Plötzlich betritt ein Gast, der vorher im Garten war, die Diele und mischt sich unter die Menge.
Ich kann meinen Augen nicht trauen: “Hier, Alter, hast du den gesehen?”
Tati blickt ratlos in der Gegend umher.
“Da hinten!”
“Wo?”
“Da!”
“Der mit dem bunten Hemd?”
“Ja!”
“Wer ist das?”
“Oooooh, dein Ernst?”
Da steht tatsächlich der Frontmann einer in Deutschland sehr bekannten Band. Tati kennt sich nicht so aus mit Musik. Außer die Kelly Family, besonders hervorzuheben sind hierbei Angelo und Michael Patrick Kelly, obwohl sie gar nicht mehr zusammen Musik machen. Ich kenne mich ein bisschen besser aus mit Musik. Man soll ja nun jeden Gast gleich behandeln, aber dieser Gast / Frontmann übersteigt nun doch unseren Horizont, und wir werden nur noch unruhiger.
Ich kippe gegen den Kühlschrank. Mein Gott, ist mir schwindelig. Vier Uhr fünfundvierzig.

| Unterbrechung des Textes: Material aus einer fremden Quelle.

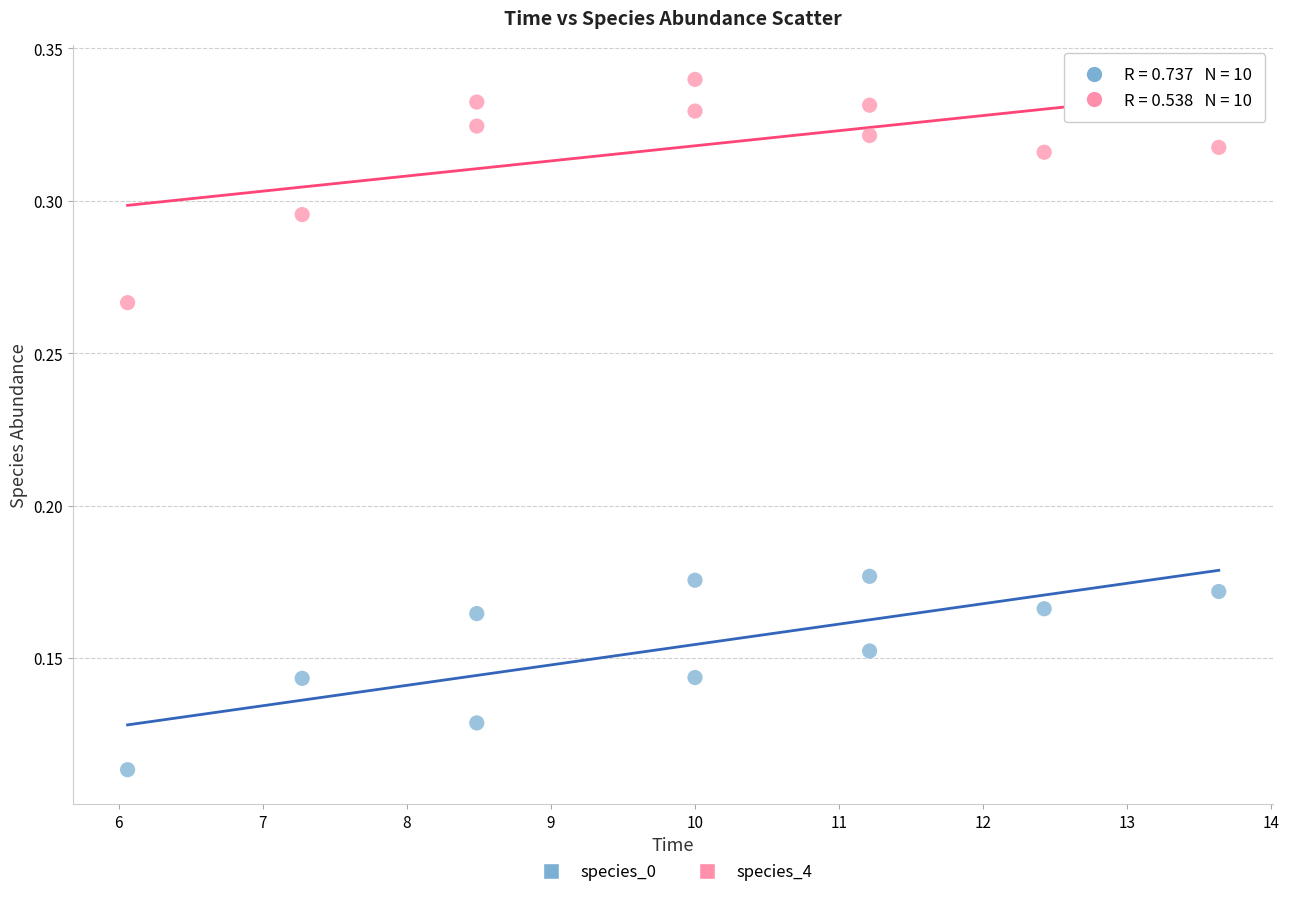

What are all the series names shown in the legend?

species_0, species_4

Ich muss was trinken und kippe mir ein paar Gläser Wasser rein. Warum guckt der Typ an der Bar mich so schräg an? Besoffen. Ist der. Scheiße, seine Skinny Bitch und was weiß ich, was der noch wollte.

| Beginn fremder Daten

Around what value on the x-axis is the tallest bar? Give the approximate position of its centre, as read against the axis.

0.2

“Was war das nochmal?”, frage ich ihn.
“Ssswei Caipi, n Skinny Bitch … ööö und …”, er kann nicht mehr, dreht sich weg und geht. Gut.

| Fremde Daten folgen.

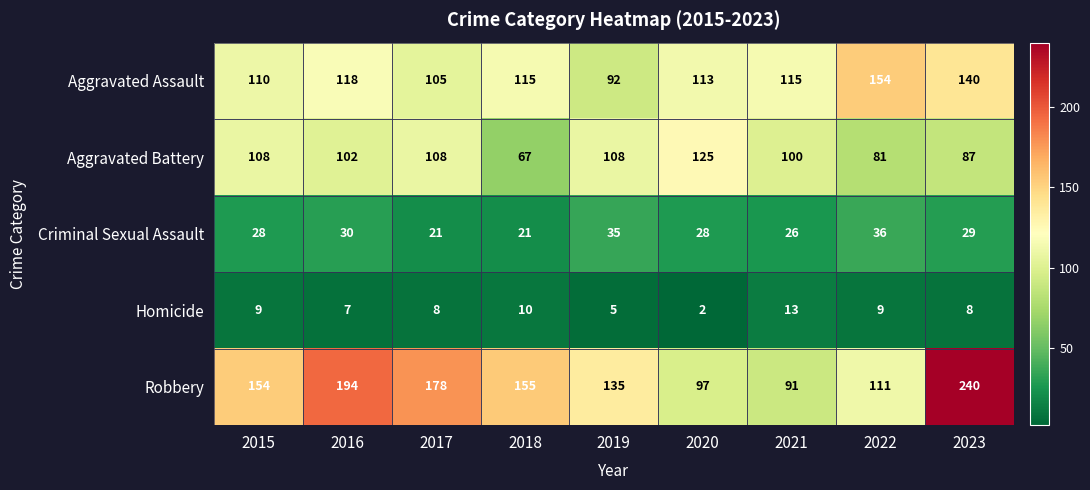

What is the average value of the Robbery series?

151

Dann kommt die Braut: “Ffffkrra diiiiieecc ssscccchmaucccch …”
“Hi, na, wie geht’s dir? Alles gut bei euch? Kann ich noch was Gutes für euch tun?”, erwidere ich.
“Ffffkrra diiiiieecc ssscccchmaucccch …”
“…”, ich verstehe kein Wort.
“Ffkra diiiecc sschmauccch …”
“Sorry, ich verstehe dich leider nicht!”
Dann kommt Sie hinter die Bar, quetscht die anderen beiseite und nimmt mich in den Arm. Ich glaube, sie ist glücklich.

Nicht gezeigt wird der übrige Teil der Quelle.